Why can't I just use Pearson's r to assess method agreement? Pearson's r measures the strength of the linear relationship between two variables, not how closely they agree. Two methods can have r = 0.99 while one reads consistently 20 units higher than the other (a perfectly correlated but completely biased method). Conversely, two methods can have a slightly lower r but agree perfectly within ±2 units. The Bland-Altman method directly quantifies clinical interchangeability: the limits of agreement tell you the range of discrepancies you'll encounter in practice. Only if the LoA falls within a clinically predefined acceptable range can you conclude the methods are interchangeable for patient care.
What sample size do I need for a Bland-Altman study? The key is to estimate the LoA precisely enough to determine whether they fall within the clinically acceptable range. A rough rule of thumb: n = 30–40 subjects gives 95% CI on each LoA bound of approximately ±0.5 SD wide; n = 100 subjects narrows the CI to ±0.3 SD. More precisely, n = (z_α + z_β)² / ((δ/σ)² / 3) where δ is the precision required and σ is the SD of differences. For regulatory purposes (e.g., ISO 81060-2 for blood pressure devices), n = 85 subjects minimum is required. Ask the AI to "compute required sample size for Bland-Altman study to estimate LoA with precision ±X mmHg at 95% CI".

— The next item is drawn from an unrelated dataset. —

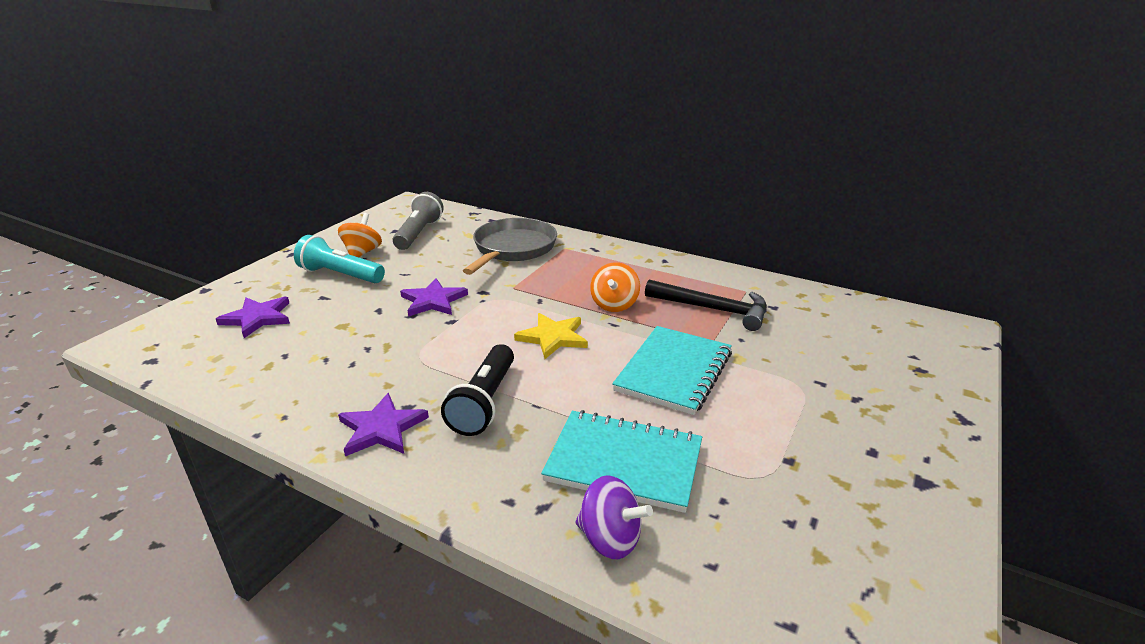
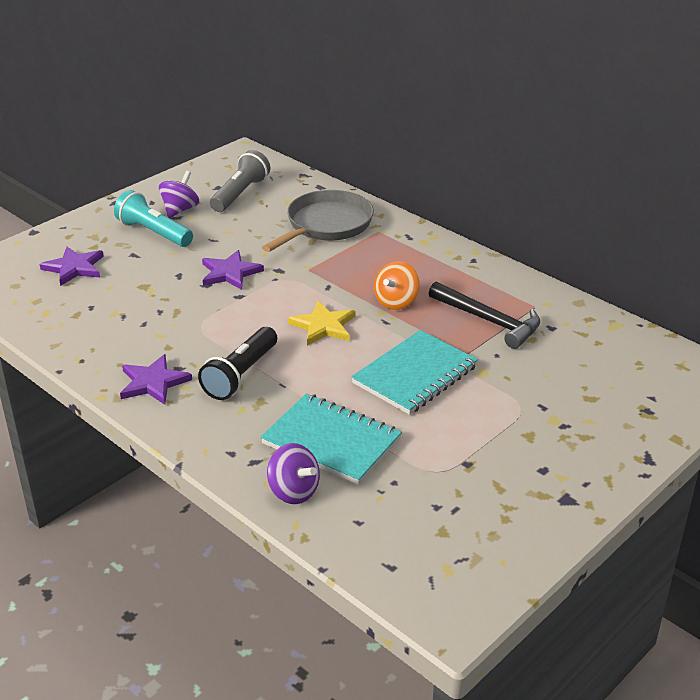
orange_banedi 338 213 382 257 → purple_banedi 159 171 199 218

What is proportional bias and how does it affect interpretation?Proportional bias occurs when the difference between methods is not constant but varies systematically with the magnitude of the measurement — for example, the wrist monitor reads 3% higher than the reference, meaning the discrepancy in absolute units grows as blood pressure increases. In a Bland-Altman plot, this appears as a sloped scatter band rather than a horizontal band. Test it by regressing the difference on the mean; a significant slope (p < 0.05) confirms proportional bias. In this case, the standard Bland-Altman LoA are misleading — the true LoA are wider at high values and narrower at low values. The regression-based LoA (Bland & Altman, 1999) reports LoA as a function of the mean: LoA(x) = (β₀ + β₁x) ± 1.96 × SD(residuals). Log transformation of both measurements before analysis can sometimes convert proportional differences to additive differences, restoring the standard method's validity.
How do I interpret the limits of agreement in clinical practice? The LoA give the interval within which ~95% of individual differences will fall in a new, similar population. The clinical question is: "If I replace Method A with Method B for this patient, how far off could the measurement be?" Compare the LoA width to your clinically acceptable difference — the maximum discrepancy that would not change clinical management. For blood pressure: if LoA = −10, +6 mmHg and your acceptable threshold is ±5 mmHg, the methods are NOT clinically interchangeable (the lower limit exceeds ±5 mmHg). There is no universal threshold — it depends on the clinical context, the decision boundaries in the clinical pathway, and whether over- or under-reading has asymmetric consequences.